New theoretical research on neutron stars has some astronomers rethinking how the super-dense cosmic bodies heat themselves.

Neutron stars - what's left over when a large star explodes and its core collapses into itself - are so dense that just a teaspoon full of their matter would weigh a billion tons. They spin rapidly, up to 43,000 times per minute, and generate heat. Scientists have long thought neutron stars sustain their heat though nuclear reactions within in the outermost layer of the star's surface.

But Hendrik Schatz, a professor of nuclear astrophysics at Michigan State University, has a different idea.

Writing in the journal Nature, Schatz and his colleagues report the results from their theoretical calculations that identify previously unknown star layers where where nuclear reactions within the outermost layer, the crust, cause rapid cooling of neutrinos.

"These cooling layers are pretty shallow beneath the surface," Schatz said in a press release. "If heat from deeper within the star comes up, it hits this layer and never makes it to the surface."

The revelation, however, provides more questions than answers.

"This completely changes the way we think about the question of the star's hot surface," Schatz said. "It's a big puzzle now."

The neutrinos being cooled may influence the cooling process by the shape of their reacting nuclei.

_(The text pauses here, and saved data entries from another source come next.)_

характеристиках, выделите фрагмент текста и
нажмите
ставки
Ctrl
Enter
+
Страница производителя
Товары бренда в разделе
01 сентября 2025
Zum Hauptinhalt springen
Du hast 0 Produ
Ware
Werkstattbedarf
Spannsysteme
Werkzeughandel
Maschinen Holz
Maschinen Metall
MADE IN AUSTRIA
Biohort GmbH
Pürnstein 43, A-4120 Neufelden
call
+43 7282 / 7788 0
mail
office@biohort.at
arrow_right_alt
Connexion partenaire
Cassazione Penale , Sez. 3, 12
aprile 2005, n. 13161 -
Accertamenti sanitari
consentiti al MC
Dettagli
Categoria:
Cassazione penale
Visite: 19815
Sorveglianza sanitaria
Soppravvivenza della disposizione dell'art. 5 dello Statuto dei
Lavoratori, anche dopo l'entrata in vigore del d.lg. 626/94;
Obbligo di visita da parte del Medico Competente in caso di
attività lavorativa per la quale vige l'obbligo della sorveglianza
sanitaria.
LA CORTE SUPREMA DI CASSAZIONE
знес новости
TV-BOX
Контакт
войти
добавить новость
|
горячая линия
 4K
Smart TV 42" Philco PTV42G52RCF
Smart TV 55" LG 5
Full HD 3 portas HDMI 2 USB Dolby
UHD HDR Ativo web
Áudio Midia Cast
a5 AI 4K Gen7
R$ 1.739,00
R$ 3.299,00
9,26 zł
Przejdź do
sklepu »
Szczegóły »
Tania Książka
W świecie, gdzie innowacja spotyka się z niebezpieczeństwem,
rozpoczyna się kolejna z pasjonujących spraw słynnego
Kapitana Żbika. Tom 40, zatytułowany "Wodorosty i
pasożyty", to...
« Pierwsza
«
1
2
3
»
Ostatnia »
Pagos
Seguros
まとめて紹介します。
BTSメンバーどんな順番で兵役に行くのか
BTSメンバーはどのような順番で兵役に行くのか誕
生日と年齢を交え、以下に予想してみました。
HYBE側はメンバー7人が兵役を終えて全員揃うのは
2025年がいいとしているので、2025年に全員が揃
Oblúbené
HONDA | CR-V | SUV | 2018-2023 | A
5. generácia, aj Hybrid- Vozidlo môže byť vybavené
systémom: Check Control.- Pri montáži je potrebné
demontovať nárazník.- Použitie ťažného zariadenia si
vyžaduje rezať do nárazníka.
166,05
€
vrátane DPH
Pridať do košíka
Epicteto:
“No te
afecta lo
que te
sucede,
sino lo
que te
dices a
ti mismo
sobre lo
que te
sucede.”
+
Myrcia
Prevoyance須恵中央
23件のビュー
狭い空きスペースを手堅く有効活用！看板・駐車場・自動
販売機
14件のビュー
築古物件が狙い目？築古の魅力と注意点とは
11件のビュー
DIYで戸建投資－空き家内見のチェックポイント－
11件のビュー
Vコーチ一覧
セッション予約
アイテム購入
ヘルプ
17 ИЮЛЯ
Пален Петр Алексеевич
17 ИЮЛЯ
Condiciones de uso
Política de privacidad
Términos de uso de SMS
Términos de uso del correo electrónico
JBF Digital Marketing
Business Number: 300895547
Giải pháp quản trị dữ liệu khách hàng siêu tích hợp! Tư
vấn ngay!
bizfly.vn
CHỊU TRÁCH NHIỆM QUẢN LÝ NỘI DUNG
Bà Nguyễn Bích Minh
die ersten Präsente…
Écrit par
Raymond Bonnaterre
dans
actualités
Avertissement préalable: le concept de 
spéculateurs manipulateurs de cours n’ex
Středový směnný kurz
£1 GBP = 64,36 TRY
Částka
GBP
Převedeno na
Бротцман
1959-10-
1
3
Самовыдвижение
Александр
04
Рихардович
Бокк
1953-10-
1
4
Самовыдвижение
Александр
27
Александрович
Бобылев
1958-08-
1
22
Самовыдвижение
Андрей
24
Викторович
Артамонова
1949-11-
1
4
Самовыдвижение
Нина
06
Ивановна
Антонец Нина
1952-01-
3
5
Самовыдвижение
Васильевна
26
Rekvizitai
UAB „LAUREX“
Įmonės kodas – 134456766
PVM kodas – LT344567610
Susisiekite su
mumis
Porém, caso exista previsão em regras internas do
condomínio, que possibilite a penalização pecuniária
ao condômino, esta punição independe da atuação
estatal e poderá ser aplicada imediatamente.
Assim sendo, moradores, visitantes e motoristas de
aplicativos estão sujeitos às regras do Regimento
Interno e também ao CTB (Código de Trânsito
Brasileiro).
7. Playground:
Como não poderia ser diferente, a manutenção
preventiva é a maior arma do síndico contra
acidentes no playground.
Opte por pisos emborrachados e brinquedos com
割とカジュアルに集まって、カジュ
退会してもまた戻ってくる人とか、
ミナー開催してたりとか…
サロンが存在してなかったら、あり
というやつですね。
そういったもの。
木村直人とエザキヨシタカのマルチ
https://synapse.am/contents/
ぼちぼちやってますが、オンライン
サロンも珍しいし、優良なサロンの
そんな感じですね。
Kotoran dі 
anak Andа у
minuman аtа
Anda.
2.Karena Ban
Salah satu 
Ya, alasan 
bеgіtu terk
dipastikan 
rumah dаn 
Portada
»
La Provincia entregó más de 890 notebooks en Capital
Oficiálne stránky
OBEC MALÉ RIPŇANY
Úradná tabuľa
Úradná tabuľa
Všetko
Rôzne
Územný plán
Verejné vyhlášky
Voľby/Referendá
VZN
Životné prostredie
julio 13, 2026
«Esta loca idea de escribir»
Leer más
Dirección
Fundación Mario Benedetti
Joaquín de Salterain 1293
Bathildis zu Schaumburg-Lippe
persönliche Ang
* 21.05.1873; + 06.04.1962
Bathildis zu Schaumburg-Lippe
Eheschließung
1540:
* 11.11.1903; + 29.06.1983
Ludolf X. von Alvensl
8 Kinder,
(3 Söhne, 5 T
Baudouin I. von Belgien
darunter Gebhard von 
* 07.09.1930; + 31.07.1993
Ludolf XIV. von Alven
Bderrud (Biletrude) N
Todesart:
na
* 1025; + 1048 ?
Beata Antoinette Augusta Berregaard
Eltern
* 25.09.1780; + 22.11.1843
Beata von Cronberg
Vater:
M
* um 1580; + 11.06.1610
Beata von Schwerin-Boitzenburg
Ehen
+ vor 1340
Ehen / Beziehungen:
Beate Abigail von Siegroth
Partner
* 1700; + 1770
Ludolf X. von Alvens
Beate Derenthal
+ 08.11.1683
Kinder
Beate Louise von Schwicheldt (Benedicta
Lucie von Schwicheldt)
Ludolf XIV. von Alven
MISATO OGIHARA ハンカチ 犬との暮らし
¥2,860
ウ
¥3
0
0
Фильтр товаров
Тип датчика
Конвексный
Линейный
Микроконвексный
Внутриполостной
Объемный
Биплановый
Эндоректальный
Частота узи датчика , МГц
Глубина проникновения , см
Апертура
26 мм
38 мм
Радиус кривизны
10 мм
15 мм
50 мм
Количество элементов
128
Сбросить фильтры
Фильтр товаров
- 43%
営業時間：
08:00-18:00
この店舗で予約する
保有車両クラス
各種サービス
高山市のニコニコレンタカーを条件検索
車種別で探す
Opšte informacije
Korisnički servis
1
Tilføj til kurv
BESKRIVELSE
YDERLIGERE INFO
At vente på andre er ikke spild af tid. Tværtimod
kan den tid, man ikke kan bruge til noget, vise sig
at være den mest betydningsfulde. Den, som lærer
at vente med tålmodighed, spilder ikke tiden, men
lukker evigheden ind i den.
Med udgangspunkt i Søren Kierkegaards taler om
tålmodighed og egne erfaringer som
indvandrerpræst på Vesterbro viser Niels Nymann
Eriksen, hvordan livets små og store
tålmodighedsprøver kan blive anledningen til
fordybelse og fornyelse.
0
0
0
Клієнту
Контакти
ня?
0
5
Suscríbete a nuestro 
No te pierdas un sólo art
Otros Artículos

"Many nuclei are round, and that suppresses the neutrino cooling," said Sanjib Gupta, co-author and faculty member at IIT Ropar in India. "In this case, the nuclei are predicted by theorists to be 'deformed,' more football-shaped."

These odd-shaped particles are exactly the sort meant to be studied by a new US Department of Energy Office of Science operation called the Facility for Rare Isotope Beams, which is to be built on the MSU campus.